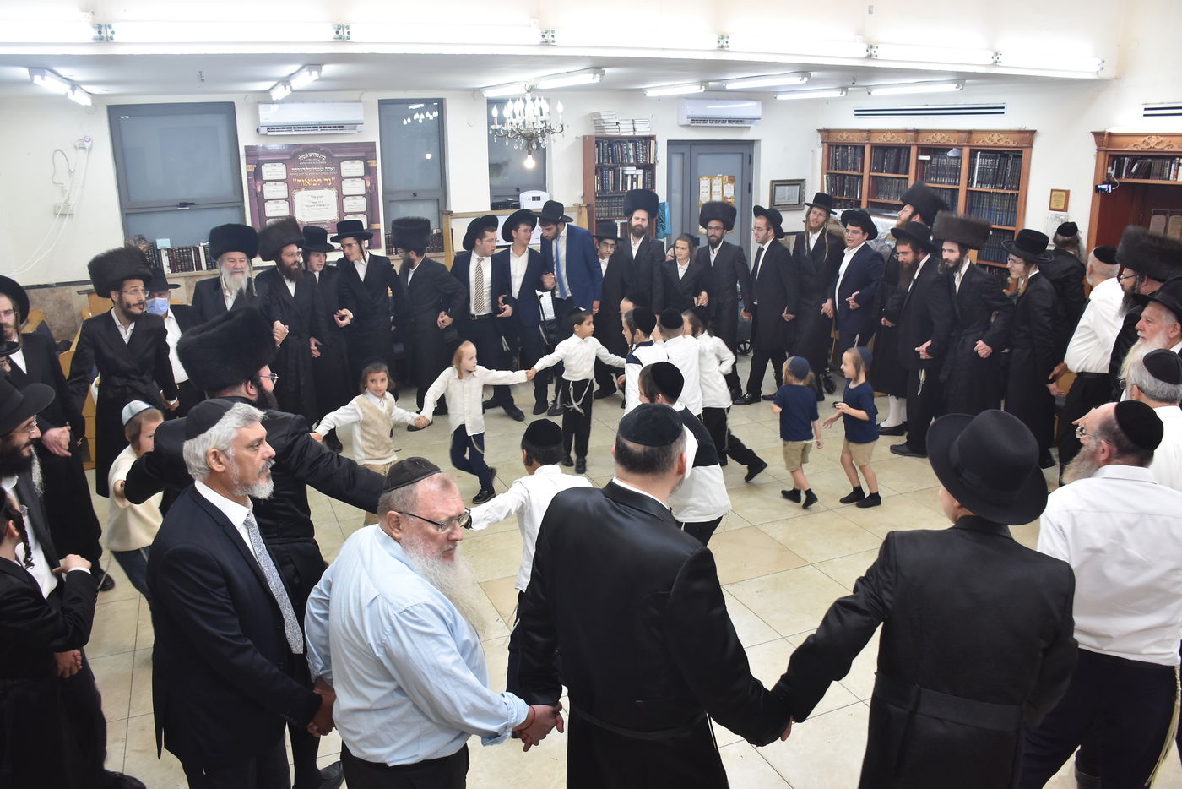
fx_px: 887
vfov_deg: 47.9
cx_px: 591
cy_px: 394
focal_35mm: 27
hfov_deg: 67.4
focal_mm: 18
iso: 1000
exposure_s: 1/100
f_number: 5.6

---

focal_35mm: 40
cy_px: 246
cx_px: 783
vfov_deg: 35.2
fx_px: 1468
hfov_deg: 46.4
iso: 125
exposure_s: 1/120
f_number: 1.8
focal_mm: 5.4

==

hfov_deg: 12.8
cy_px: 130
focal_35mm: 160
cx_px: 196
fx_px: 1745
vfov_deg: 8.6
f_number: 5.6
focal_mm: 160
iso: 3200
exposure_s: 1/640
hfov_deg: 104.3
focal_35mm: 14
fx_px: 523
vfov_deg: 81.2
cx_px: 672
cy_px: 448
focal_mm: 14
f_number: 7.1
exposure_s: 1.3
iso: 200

TASK DETAILS:
Could you restate word for word the lines above, from the one that contains "vfov_deg: 35.2" through the one that contains "focal_mm: 5.4", and no others?

FINAL ANSWER:
vfov_deg: 35.2
fx_px: 1468
hfov_deg: 46.4
iso: 125
exposure_s: 1/120
f_number: 1.8
focal_mm: 5.4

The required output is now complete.